• [WHAT THE TASK REQUIRES] Reproduce verbatim the part of the passage on reading music that starts at the words "Should we teach" and ends after the words "by the state.".

• [EXTRACT PROVIDED]

********

In 2015 a story ran in the UK press which revealed that it was Heather Mills who taught her daughter music, not her ex-husband, Sir Paul McCartney, because he cannot read music notation. McCartney and John Lennon left the job of notating their music for the Beatles to producer George Martin.
The news was received with frisson in some quarters, suggesting that a central goal of traditional music education, the ability to read music, was, self-evidently, unnecessary for a career, let alone a qualification, in music.
Given the ongoing threat to the funding of such music education in schools it certainly gives us pause for thought.
Should we teach music notation? Should the ability to read music be a prerequisite to take a music degree or, indeed, teach music?
This is much more than simply an academic question. After all, a specialist music teacher represents a significant investment by the state.
Musical literacy is indeed no longer a prerequisite skill in many of the degree courses in music emerging at major Western universities. This is particularly true of courses that focus on popular musical genres and music production.
This shift reflects not so much the example of McCartney and others. Rather, technological advances in music production have all but obliterated the need for popular music to be transcribed into musical notation for it to be exchanged between producers, performers, and listeners.

********

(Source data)
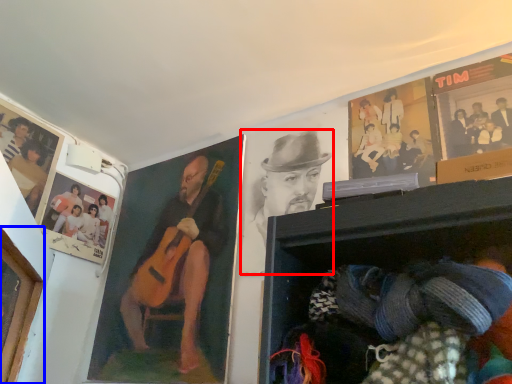
Question: Which point is further to the camera, man (highlighted by a red box) or portrait (highlighted by a blue box)?

Choices:
 (A) man
 (B) portrait

Answer: (A)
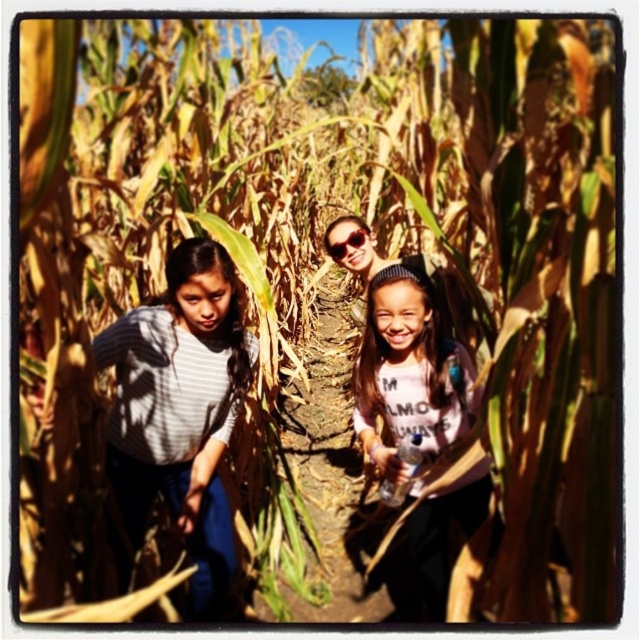
Who is positioned more to the left, white cotton shirt at center or sunglasses at center?

From the viewer's perspective, sunglasses at center appears more on the left side.

Which is in front, point (410, 394) or point (336, 244)?

Positioned in front is point (410, 394).

What do you see at coordinates (410, 372) in the screenshot? I see `white cotton shirt at center` at bounding box center [410, 372].

In order to click on white cotton shirt at center in this screenshot , I will do `click(410, 372)`.

Which is above, gray striped shirt at left or sunglasses at center?

sunglasses at center is above.

Is gray striped shirt at left bigger than sunglasses at center?

Yes, gray striped shirt at left is bigger than sunglasses at center.

Between point (176, 419) and point (356, 237), which one is positioned behind?

Positioned behind is point (356, 237).

You are a GUI agent. You are given a task and a screenshot of the screen. Output one action in this format:
    pyautogui.click(x=<x>, y=<y>)
    Task: Click on the gray striped shirt at left
    This screenshot has width=640, height=640.
    Given the screenshot: What is the action you would take?
    pyautogui.click(x=180, y=410)

Does gray striped shirt at left have a greater width compared to white cotton shirt at center?

Yes, gray striped shirt at left is wider than white cotton shirt at center.

Locate an element on the screen. gray striped shirt at left is located at coordinates (180, 410).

********

• [COMPLETED TASK]
Should we teach music notation? Should the ability to read music be a prerequisite to take a music degree or, indeed, teach music?
This is much more than simply an academic question. After all, a specialist music teacher represents a significant investment by the state.